# Cyprus forestry dept



## weeksy9 (Nov 18, 2008)

Dear All,

Does anyone know the address Cyprus forestry department in Nicosia and how to get there ? aparently they give out free trees for planting..is that true BTW?

Answers on a postcard 

Cheers

Andy


----------



## atw26 (May 23, 2009)

weeksy9 said:


> Does anyone know the address Cyprus forestry department in Nicosia and how to get there ? aparently they give out free trees for planting..is that true BTW?


A google search for 'free trees nicosia' brought me to this page:
Nicosia Municipality
"The Service responds positively to any citizen that requests to plant a tree outside his / her house. It supplies and plants the appropriate tree free of charge. The citizen's only obligation is to irrigate and protect the tree. The Service attends the trees and does not allow their destruction without the Municipality's consent."

→ **TO DO**
A: Summarize the Cyprus forestry thread above in two sentences.
B: Using the Cyprus forestry thread above, decide whether each statement agrees with it. Answer yes or no and quote the words that decide it.
(i) The Service lets trees be destroyed without the Municipality's consent.
(ii) The citizen must irrigate and protect the tree.
(iii) The first post asks how to get to the forestry department.
C: Write the next part of the Cyprus forestry thread above, starting after its last sentence.

→ **INFORMATION GIVEN**
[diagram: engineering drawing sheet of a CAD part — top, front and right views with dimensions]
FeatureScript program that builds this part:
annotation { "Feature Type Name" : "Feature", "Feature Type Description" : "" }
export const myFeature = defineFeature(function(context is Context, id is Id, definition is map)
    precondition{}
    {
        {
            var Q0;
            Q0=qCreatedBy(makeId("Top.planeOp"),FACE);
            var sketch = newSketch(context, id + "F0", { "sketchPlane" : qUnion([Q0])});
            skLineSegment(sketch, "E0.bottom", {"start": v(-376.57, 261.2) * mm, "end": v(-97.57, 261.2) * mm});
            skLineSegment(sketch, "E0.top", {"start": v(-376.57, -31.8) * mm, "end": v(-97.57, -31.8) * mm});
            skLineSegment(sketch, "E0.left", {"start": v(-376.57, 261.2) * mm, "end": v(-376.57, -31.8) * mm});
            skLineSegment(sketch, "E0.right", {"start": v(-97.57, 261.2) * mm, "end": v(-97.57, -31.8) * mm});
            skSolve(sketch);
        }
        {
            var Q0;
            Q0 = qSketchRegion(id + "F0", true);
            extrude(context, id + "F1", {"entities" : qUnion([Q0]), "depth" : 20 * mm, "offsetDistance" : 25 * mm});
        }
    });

---

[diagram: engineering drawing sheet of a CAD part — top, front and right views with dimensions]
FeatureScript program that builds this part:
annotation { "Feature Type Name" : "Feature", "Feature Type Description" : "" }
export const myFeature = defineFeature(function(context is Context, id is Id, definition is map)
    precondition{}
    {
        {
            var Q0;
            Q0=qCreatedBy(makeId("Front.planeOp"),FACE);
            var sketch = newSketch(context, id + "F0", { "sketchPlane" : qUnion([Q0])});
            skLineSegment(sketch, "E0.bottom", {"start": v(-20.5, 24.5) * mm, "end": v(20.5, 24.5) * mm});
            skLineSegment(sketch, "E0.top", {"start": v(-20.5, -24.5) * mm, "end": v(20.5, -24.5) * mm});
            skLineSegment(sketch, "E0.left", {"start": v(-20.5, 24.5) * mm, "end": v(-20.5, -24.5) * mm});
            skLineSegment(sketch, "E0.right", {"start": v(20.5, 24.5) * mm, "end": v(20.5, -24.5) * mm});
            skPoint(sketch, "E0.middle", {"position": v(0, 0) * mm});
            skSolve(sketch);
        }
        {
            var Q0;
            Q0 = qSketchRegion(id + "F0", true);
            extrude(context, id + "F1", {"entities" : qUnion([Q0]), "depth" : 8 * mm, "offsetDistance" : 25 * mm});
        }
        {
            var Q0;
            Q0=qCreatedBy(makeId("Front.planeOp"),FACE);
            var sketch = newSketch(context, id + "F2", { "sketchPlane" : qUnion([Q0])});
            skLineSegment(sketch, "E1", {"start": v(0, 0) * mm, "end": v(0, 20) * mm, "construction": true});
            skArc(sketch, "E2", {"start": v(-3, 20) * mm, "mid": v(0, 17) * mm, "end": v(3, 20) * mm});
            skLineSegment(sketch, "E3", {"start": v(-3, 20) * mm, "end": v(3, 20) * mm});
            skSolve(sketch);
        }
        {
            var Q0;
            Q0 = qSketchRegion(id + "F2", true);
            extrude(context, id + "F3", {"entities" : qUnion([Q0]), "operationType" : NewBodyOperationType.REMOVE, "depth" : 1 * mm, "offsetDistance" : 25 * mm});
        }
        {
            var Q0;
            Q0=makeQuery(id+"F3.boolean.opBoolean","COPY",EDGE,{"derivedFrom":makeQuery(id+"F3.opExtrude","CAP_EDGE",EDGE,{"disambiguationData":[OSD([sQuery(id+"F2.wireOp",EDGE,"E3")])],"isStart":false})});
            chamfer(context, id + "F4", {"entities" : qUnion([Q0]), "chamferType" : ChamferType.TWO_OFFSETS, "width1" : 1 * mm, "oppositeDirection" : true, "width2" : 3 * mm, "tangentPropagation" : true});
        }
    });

* * *

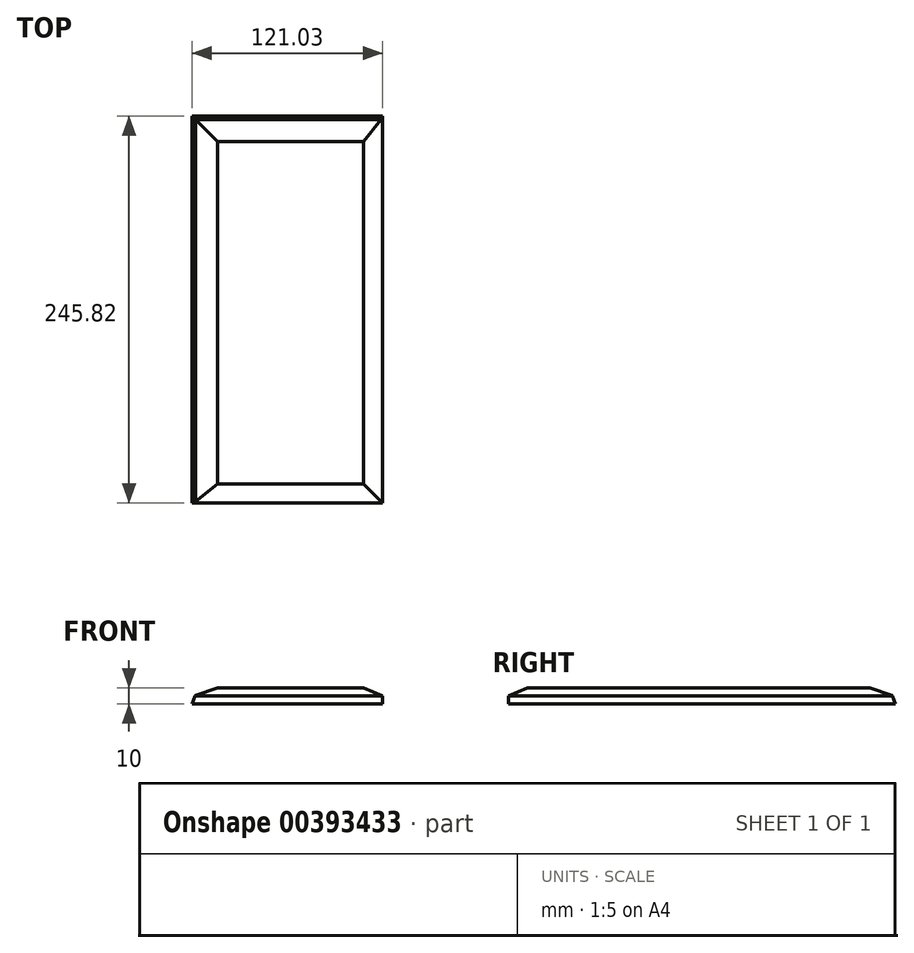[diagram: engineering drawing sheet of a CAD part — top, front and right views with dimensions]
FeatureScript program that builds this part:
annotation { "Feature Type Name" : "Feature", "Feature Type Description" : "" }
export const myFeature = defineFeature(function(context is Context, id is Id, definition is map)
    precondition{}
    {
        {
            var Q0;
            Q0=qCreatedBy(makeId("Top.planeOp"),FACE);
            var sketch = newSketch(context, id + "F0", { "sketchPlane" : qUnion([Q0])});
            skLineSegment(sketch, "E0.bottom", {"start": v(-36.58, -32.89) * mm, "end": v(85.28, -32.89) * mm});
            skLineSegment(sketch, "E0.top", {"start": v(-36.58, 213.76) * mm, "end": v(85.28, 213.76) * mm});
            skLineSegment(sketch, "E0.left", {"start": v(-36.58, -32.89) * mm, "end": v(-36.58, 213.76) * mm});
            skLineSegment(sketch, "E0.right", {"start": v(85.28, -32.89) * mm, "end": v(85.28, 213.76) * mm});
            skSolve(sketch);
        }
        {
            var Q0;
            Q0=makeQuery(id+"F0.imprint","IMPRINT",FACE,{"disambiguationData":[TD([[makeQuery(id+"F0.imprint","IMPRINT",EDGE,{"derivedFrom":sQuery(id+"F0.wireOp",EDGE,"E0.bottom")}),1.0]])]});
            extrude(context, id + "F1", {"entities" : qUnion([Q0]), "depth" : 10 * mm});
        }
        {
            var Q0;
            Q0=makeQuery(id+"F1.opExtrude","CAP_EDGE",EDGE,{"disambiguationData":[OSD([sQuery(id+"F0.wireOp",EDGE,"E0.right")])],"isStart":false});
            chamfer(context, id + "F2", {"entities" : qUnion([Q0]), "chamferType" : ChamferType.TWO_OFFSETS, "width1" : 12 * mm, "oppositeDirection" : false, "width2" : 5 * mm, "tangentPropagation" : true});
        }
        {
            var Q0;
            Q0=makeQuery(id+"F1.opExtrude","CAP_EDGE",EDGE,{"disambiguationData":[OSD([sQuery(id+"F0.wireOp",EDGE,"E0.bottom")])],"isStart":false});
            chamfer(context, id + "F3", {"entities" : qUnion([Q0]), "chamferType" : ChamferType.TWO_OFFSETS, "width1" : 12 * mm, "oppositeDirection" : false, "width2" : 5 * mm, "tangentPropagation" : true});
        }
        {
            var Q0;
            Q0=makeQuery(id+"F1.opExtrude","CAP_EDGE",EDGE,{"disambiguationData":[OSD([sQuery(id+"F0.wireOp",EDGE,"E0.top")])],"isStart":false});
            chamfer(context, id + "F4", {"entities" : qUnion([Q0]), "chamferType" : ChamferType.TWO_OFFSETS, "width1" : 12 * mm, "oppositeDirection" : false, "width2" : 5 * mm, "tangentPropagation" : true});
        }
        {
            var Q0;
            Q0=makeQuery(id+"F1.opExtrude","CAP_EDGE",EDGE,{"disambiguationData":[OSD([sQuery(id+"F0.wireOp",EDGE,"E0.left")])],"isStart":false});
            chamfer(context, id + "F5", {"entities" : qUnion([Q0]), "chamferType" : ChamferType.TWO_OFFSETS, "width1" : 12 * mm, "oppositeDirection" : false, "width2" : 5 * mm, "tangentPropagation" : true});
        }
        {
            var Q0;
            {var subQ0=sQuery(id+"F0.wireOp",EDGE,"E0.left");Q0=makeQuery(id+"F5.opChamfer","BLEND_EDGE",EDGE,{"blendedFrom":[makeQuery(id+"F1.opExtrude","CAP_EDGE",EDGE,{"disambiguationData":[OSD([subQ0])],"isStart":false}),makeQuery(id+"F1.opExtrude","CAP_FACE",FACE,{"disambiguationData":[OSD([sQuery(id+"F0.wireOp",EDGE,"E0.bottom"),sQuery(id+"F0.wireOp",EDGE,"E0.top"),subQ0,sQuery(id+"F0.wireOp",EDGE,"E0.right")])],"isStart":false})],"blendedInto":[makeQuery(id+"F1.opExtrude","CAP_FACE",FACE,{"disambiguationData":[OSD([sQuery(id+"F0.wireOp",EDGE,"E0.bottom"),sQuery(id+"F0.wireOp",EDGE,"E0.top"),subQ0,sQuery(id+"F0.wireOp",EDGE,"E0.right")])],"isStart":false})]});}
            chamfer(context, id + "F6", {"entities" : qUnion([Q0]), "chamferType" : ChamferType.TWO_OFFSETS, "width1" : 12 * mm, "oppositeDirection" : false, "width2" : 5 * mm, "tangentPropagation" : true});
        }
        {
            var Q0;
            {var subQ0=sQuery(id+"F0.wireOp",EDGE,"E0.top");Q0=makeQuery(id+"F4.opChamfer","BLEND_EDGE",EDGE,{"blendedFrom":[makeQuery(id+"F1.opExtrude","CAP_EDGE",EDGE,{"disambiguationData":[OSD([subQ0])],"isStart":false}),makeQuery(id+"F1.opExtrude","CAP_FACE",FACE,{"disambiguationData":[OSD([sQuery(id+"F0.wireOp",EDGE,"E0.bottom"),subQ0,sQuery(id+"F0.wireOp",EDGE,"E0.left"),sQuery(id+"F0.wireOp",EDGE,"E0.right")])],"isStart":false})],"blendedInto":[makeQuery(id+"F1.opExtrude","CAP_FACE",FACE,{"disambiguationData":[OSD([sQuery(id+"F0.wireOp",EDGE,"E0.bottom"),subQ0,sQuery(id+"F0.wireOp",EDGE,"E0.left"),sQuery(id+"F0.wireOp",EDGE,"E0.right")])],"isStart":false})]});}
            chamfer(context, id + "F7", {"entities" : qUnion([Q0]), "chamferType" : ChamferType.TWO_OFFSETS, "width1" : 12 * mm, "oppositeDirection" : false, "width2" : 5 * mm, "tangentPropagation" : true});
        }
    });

→ **ANSWERS PROVIDED**
A: A forum user asks for the address of the Cyprus forestry department in Nicosia and how to get there, and also asks whether it really gives out free trees for planting. A reply says a search for 'free trees nicosia' led to a Nicosia Municipality page, which states that the Service supplies and plants an appropriate tree free of charge outside a citizen's house on request, and that the citizen's only obligation is to irrigate and protect it.

B:
(i) No: "The Service attends the trees and does not allow their destruction without the Municipality's consent."
(ii) Yes: "The citizen's only obligation is to irrigate and protect the tree."
(iii) Yes: "Does anyone know the address Cyprus forestry department in Nicosia and how to get there ?"

C:
The Department of Forests website is here:
Department of Forests - Home Page
I didn't see anything about free trees so it would be best to call them to see. I know they sell pine trees around Christmas time from their location opposite Athalassa Park. They also have an office near the Municipal Swimming Pool so not sure which place you'd need to go to if they do indeed offer free trees.


----------



## theresoon (Apr 11, 2008)

they offer them on "tree day" from their offices near the pool but might also offer them at other times so check with them.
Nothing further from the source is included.